Locate the line that contains "input [31:0] reg_data2, imm_data;". Copy it and every following line through the end of the records, exactly, and include nothing else.

(Data extracted from a collection)
════
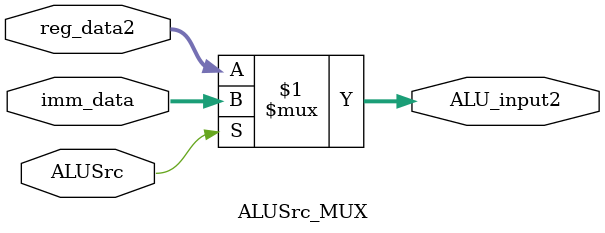
<source format=v>
`timescale 1ns / 1ps

module ALUSrc_MUX(reg_data2, imm_data, ALUSrc, ALU_input2);
input [31:0] reg_data2, imm_data;
input ALUSrc;
output [31:0] ALU_input2;

assign ALU_input2 = ALUSrc ? imm_data : reg_data2;
endmodule

</source>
════
## Task response
input [31:0] reg_data2, imm_data;
input ALUSrc;
output [31:0] ALU_input2;

assign ALU_input2 = ALUSrc ? imm_data : reg_data2;
endmodule

</source>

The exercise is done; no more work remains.